(Collected data)
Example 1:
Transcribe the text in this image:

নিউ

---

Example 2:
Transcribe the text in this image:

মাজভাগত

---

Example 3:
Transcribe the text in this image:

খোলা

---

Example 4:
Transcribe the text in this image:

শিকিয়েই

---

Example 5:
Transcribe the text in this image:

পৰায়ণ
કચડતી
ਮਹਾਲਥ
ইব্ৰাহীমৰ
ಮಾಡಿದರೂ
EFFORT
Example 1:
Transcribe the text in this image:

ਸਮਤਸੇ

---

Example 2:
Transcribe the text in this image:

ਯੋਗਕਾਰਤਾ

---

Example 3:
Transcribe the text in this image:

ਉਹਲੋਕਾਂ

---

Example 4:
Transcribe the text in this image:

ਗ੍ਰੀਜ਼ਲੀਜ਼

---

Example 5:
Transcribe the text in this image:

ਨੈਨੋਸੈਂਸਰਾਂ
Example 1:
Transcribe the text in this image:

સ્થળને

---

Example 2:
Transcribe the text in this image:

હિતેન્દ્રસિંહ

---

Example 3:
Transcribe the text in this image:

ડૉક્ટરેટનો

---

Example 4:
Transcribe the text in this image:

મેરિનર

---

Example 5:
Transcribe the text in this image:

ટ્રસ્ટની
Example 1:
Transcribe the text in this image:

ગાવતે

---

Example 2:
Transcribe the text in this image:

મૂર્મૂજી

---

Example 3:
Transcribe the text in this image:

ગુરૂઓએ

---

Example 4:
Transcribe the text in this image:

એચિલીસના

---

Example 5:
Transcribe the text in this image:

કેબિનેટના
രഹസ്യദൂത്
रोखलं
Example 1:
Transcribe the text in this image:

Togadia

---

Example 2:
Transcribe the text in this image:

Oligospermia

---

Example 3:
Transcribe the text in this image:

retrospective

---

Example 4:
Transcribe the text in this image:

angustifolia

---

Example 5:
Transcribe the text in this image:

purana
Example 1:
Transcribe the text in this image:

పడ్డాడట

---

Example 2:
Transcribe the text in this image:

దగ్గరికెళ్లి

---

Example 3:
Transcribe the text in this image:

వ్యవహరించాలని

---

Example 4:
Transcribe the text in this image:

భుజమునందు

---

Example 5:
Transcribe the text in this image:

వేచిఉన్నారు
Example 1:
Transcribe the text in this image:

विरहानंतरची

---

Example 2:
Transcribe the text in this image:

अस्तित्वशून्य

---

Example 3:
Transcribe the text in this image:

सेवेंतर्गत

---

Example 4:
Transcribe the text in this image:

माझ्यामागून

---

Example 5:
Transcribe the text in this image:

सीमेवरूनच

■ **PROMPT**: Each line above is to be copied exactly as written.

■ **YOUR SOLUTION**:
Example 1:
Transcribe the text in this image:

নিউ

---

Example 2:
Transcribe the text in this image:

মাজভাগত

---

Example 3:
Transcribe the text in this image:

খোলা

---

Example 4:
Transcribe the text in this image:

শিকিয়েই

---

Example 5:
Transcribe the text in this image:

পৰায়ণ
કચડતી
ਮਹਾਲਥ
ইব্ৰাহীমৰ
ಮಾಡಿದರೂ
EFFORT
Example 1:
Transcribe the text in this image:

ਸਮਤਸੇ

---

Example 2:
Transcribe the text in this image:

ਯੋਗਕਾਰਤਾ

---

Example 3:
Transcribe the text in this image:

ਉਹਲੋਕਾਂ

---

Example 4:
Transcribe the text in this image:

ਗ੍ਰੀਜ਼ਲੀਜ਼

---

Example 5:
Transcribe the text in this image:

ਨੈਨੋਸੈਂਸਰਾਂ
Example 1:
Transcribe the text in this image:

સ્થળને

---

Example 2:
Transcribe the text in this image:

હિતેન્દ્રસિંહ

---

Example 3:
Transcribe the text in this image:

ડૉક્ટરેટનો

---

Example 4:
Transcribe the text in this image:

મેરિનર

---

Example 5:
Transcribe the text in this image:

ટ્રસ્ટની
Example 1:
Transcribe the text in this image:

ગાવતે

---

Example 2:
Transcribe the text in this image:

મૂર્મૂજી

---

Example 3:
Transcribe the text in this image:

ગુરૂઓએ

---

Example 4:
Transcribe the text in this image:

એચિલીસના

---

Example 5:
Transcribe the text in this image:

કેબિનેટના
രഹസ്യദൂത്
रोखलं
Example 1:
Transcribe the text in this image:

Togadia

---

Example 2:
Transcribe the text in this image:

Oligospermia

---

Example 3:
Transcribe the text in this image:

retrospective

---

Example 4:
Transcribe the text in this image:

angustifolia

---

Example 5:
Transcribe the text in this image:

purana
Example 1:
Transcribe the text in this image:

పడ్డాడట

---

Example 2:
Transcribe the text in this image:

దగ్గరికెళ్లి

---

Example 3:
Transcribe the text in this image:

వ్యవహరించాలని

---

Example 4:
Transcribe the text in this image:

భుజమునందు

---

Example 5:
Transcribe the text in this image:

వేచిఉన్నారు
Example 1:
Transcribe the text in this image:

विरहानंतरची

---

Example 2:
Transcribe the text in this image:

अस्तित्वशून्य

---

Example 3:
Transcribe the text in this image:

सेवेंतर्गत

---

Example 4:
Transcribe the text in this image:

माझ्यामागून

---

Example 5:
Transcribe the text in this image:

सीमेवरूनच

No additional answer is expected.